Snowflake seems like a unique product and I can only imagine the complex math th...

ruang · on Oct 1, 2020

What kind of math is involved in building a faster database? Genuinely curious. I would guess maybe linear algebra, indirectly.

acidbaseextract · on Oct 1, 2020

Not at all. I'd highly recommend CMU's 15-445/645 Intro to Database Systems course (sponsored by Snowflake lol) because they put all their lectures online on YouTube [1]! Here's what's involved in making fast databases from the syllabus [2]:

This course is on the design and implementation of database management systems. Topics include data models (relational, document, key/value), storage models (n-ary, decomposition), query languages (SQL, stored procedures), storage architectures (heaps, log-structured), indexing (order preserving trees, hash tables), transaction processing (ACID, concurrency control), recovery (logging, checkpoints), query processing (joins, sorting, aggregation, optimization), and parallel architectures (multi-core, distributed). Case studies on open-source and commercial database systems are used to illustrate these techniques and trade-offs. The course is appropriate for students that are prepared to flex their strong systems programming skills.

[1] https://www.youtube.com/playlist?list=PLSE8ODhjZXjbohkNBWQs_...

[2] https://15445.courses.cs.cmu.edu/fall2020/syllabus.html

ponker · on Oct 1, 2020

Oof... CMU courses directly sponsored by Snowflake. Gross.

red_admiral · on Oct 1, 2020

Please elaborate? I can see a lot of ways a sponsored course could go badly, but I can't immediately see which ones apply here.

ponker · on Oct 1, 2020

I'm not qualified to evaluate this particular course. But any time there is a corporate sponsor of a course, it provides strong incentives to the professor to not harm that sponsor at a minimum. If there's a methodology that the professor would like to teach, but that sidesteps, or calls into question, the sponsor's main offering, then that content is in jeopardy. The corruption will always take root given enough time, so that's why editorial and advertising, or academic content and corporate sponsors, etc. should always be at arm's length. Snowflake should give money to CMU to fund "database-related research and teaching" and the university should decide what to do with it. There's still a possibility of improper influence, but it's harder to achieve. This is particularly bad because it's CMU and not University of Phoenix... CMU is in the highest echelon of computer science universities, so it's sad to see it so debased.
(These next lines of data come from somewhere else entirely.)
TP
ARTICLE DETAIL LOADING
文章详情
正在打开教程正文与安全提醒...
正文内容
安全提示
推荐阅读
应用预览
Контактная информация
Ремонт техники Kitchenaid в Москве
What if Kodak sponsored an imaging class in 1990... what do you think they would have said about film vs. digital photography?
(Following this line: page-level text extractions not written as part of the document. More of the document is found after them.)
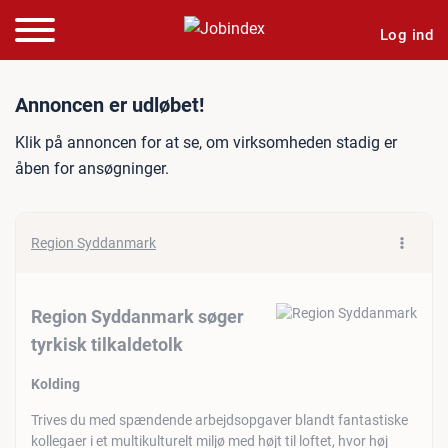
Log ind
Jobannonce: Region Syddan
Annoncen er udløbet!
Klik på annoncen for at se, om virksomheden stadig er
åben for ansøgninger.
Region Syddanmark
Region Syddanmark søger
tyrkisk tilkaldetolk
Kolding
Trives du med spændende arbejdsopgaver blandt fantastiske
kollegaer i et multikulturelt miljø med højt til loftet, hvor høj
Rochetshipz · on Oct 1, 2020

A lot of ML classes at CMU (and probably other prestigious campuses) are sponsored by AWS or GCP through cloud credit donation, including the popular Cloud Computing class. Is that any different ?

ponker · on Oct 1, 2020

Not really. Cloud computing has a lot of benefits, but a lot of risks and drawbacks. Who is sponsoring a class to teach about those? About keeping users’ data private by building your own infrastructure? CMU is actively tilting their students, who are the top CS students in the world, towards cloud computing, based on the choices of these sponsors.

mensetmanusman · on Oct 1, 2020

Sounds kind of conspiratorial.

I think any increase in educational content is good, even if ‘bad actors’ are funding it.

ponker · on Oct 1, 2020

Bad actors funding it always leads to bad actors writing it. Then it's hard to argue that an increase in its quantity is good.

javajosh · on Sept 30, 2020

>I can only imagine the complex math they're doing under the hood to achieve these incredible query times

Maybe its cynical/paranoid, but in this age of Theranos I must ask: is it possible their algorithm excels at showing you a reasonable looking number, rather than an accurate one?

dumbfounder · on Sept 30, 2020

It's SQL, if they were giving wrong answers people would notice.

kgbdrop1 · on Oct 1, 2020

It's not too terribly difficult to load test Snowflake to get a sense of scaling. Jmeter does the job well. Heck I can pass you along some sample projects I've done against them if you really wanted.